======== Text for analysis ========
Your grade for this course will be calculated out of 300 points. The minimum score required to pass and earn real college credit for this course is 210 points, or an overall course grade of 70%. The table below shows the assignments you must complete and how they'll be incorporated into the overall grade.
|Proctored Final Exam||200|
Quizzes are meant to test your comprehension of each lesson as you progress through the course. Here's a breakdown of how you will be graded on quizzes and how they'll factor into your final score:
- You will have 3 attempts to take each quiz for a score.
- The highest score of your first 3 attempts will be recorded as your score for each quiz.
- When you've completed the course, the highest scores from your first 3 attempts at each quiz will be averaged together and weighed against the total possible points for quizzes. For instance, if your average quiz score is 85%, you'll receive 85 out of 100 possible points for quizzes.
- After your initial 3 attempts, you can take a quiz for practice as many times as you'd like.
- You will need to pass each quiz with a score of at least 80% to earn course progress for the lesson. However, it is not necessary to earn 80% within the first three quiz attempts.
Proctored Final Exam
The proctored final exam is a cumulative test designed to ensure that you've mastered the material in the course.
======== Exercise data ========
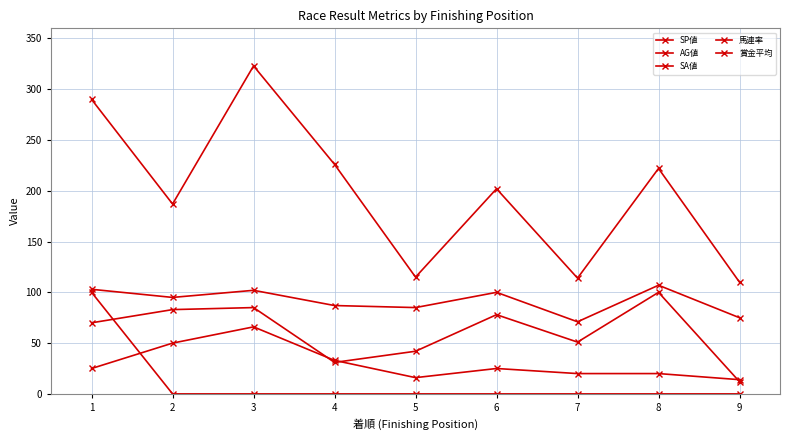

How many values in the AG値 series are below 70?

4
========
## Your tasks
1. Answer these from the grading policy text:
(a) Out of how many points is the course grade calculated?
(b) How many points does the proctored final exam carry?
(c) What score must be reached on each quiz to earn course progress for the lesson?
2. List every distinct percentage that appears in the grading policy text.
3. Please output the part of the grading policy text between "Your grade for" and "for each quiz.", inclusive.
The listing has no role here.

## Answers in order
1.
(a) 300 points
(b) 200 points
(c) At least 80%

2. 70%, 85%, 80%

3.
Your grade for this course will be calculated out of 300 points. The minimum score required to pass and earn real college credit for this course is 210 points, or an overall course grade of 70%. The table below shows the assignments you must complete and how they'll be incorporated into the overall grade.
|Proctored Final Exam||200|
Quizzes are meant to test your comprehension of each lesson as you progress through the course. Here's a breakdown of how you will be graded on quizzes and how they'll factor into your final score:
- You will have 3 attempts to take each quiz for a score.
- The highest score of your first 3 attempts will be recorded as your score for each quiz.